Thief (גִּנָּב, κλέτης). Among the Hebrews, the restitution that was required in case of theft was double the amount taken (Ex 20:3-8). If a sheep, however, was stolen, and had been slain or sold, fourfold was required; or if an ox, a fivefold restitution was to be made. The reason of this distinction was that sheep, being kept in the desert, were more exposed than other animals to be stolen; and oxen, being so indispensably necessary in an agricultural community, could not be taken from their owners without great injury and peculiar aggravation (Ex 22:1). In case the thief was unable to make the restitution demanded by the law, he was sold, with his wife and children, into servitude (ver. 3; 2Sa 12:6; 2Ki 4:1; comp. Ge 44:17). In later times, the fine is thought by some to have been increased (Pr 6:30-31). 'Whoever slew a thief who was attempting to break a house at night, i.e. any hour before sunrise, was left unpunished, since he did not know but that the thief might have a design upon his life, and he was unable also, owing to the darkness, to identify and thereby bring him to justice (Ex 22:2). — SEE THEFT.
"Men do not despise a thief," says Solomon, "if he steal to satisfy his soul when he is hungry. But if he be found, he shall-restore sevenfold; he shall give all the substance of his house" (Pr 6:30-31). Bishop Hall is of opinion that Solomon, in this passage, does not so much extenuate the crime of theft as point out the greater criminality of adultery; but we have abundant evidence that theft, unaccompanied by violence, was viewed more leniently by ancient than by modern legislators. Wilkinson says, "The Egyptians held a singular custom respecting theft and burglary. Those who followed the profession of thief gave in their name to the chief of the robbers and agreed that he should be informed of everything they might thenceforward steal the moment it was in their possession.
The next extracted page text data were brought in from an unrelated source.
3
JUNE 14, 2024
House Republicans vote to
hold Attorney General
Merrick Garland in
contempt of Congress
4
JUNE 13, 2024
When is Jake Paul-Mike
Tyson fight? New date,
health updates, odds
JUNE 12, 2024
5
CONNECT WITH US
In consequence of this, the owner of the lost goods always applied by letter to the chief for their recovery; and having stated their quality and quantity, the day and hour when they were stolen, and other requisite particulars, the goods were identified, and on payment of one quarter of their value they were restored to the applicant in the same state as when taken from his house; for, being fully persuaded of the impracticability of putting an entire check to robbery, either by the dread of punishment or by any other method that could be adopted by the most vigilant police, they considered it more for the advantage of the community that a certain sacrifice should be made, in order to secure the restitution of the remainder, than that the law, by taking on itself to protect the citizen and discover the offender, should be the indirect cause of greater loss; and that the Egyptians, like the Indians, and, I may say, the modern inhabitants of the Nile, were very expert in the art of thieving we have abundant testimony from ancient authors" (Anc. Egyptians, 2, 216). SEE STEAL.
The criminals who were crucified with our Lord appear to have been, not "thieves" in the ordinary sense of the word, but rather public robbers or highwaymen (λῃστής is carefully distinguished from κλέπτης, Joh 10:8), 1. . fellow-insurgents with Barabbas; for it is said that he "lay bound with them that had made insurrection with him in the city, who had committed murder in the insurrection" (Mr 15:7). These malefactors, as bishop Maltby has well observed, "were not thieves who robbed all for profit, but men who had taken up arms on a principle of resistance to the Roman oppression, and to what they thought an unlawful burden, the tribute-money; who made no scruple to rob all the Romans, and when engaged in these unlawful causes made less difference between Jews and Romans than they at first meant to do" (Sermons [1819-22], vol. 1). SEE ROBBER.